Luke 17: 11-19
21st
Sunday after Pentecost/ 13th October 2013
You
never know what you’re going to encounter on the way to Jerusalem. You never know what you’re going to encounter
on the way. You never know what you’re
going to encounter when you walk with Jesus. For he takes you from where you
are to where you need to be.
On
the way, along the way, the journey leads out beyond “home” to a place new, a
different place. And it’s there, at a
point between “home” and one’s destination, in this “region between Samaria and
Galilee,” something happens. Galilee is
home, it’s Jewish territory, it’s a familiar place, the place of origins. Samaria is definitely not home. It’s an unfamiliar
place for Jesus and his followers, it’s not safe, it’s “unclean,” disturbing,
alienating, unnerving. Yet, it’s here on
the margins, in this “region between,” out there in a kind of religious No
Man’s Land, where clean and unclean mix, out there on the margins of society,
where the excluded and feared are sent to live and die, that something holy
occurs.

◆ Raw data ◆
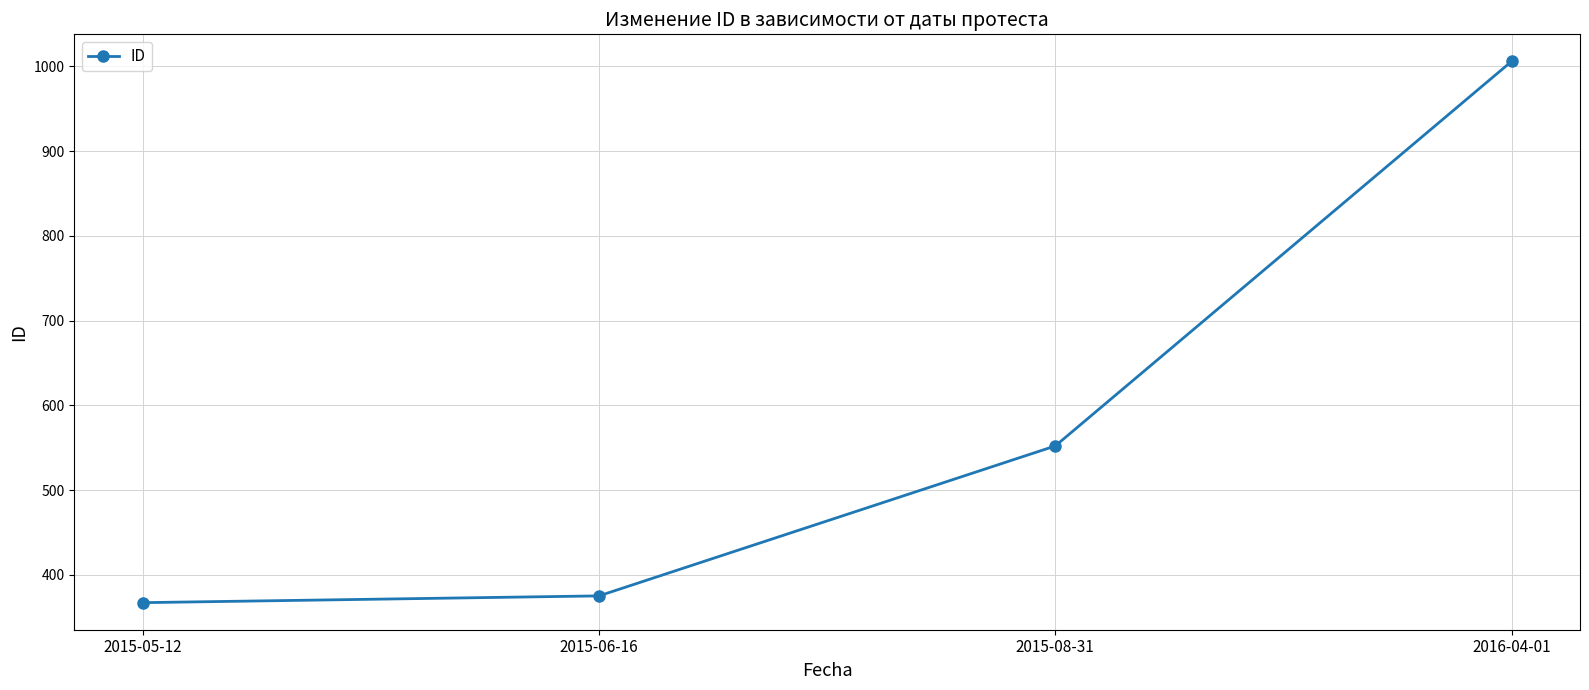

Is it true that the value at 2015-06-16 is 375?

True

◆ Task A ◆
Give back the stretch of the sermon from "Luke 17: 11-19" through "need to be.", switching "encounter" to "meet".
◆ Task B ◆
In the sermon, which region is described as Jewish territory and home?

◆ Task output A ◆
Luke 17: 11-19
21st
Sunday after Pentecost/ 13th October 2013
You
never know what you’re going to meet on the way to Jerusalem. You never know what you’re going to meet
on the way. You never know what you’re
going to meet when you walk with Jesus. For he takes you from where you
are to where you need to be.

◆ Task output B ◆
Galilee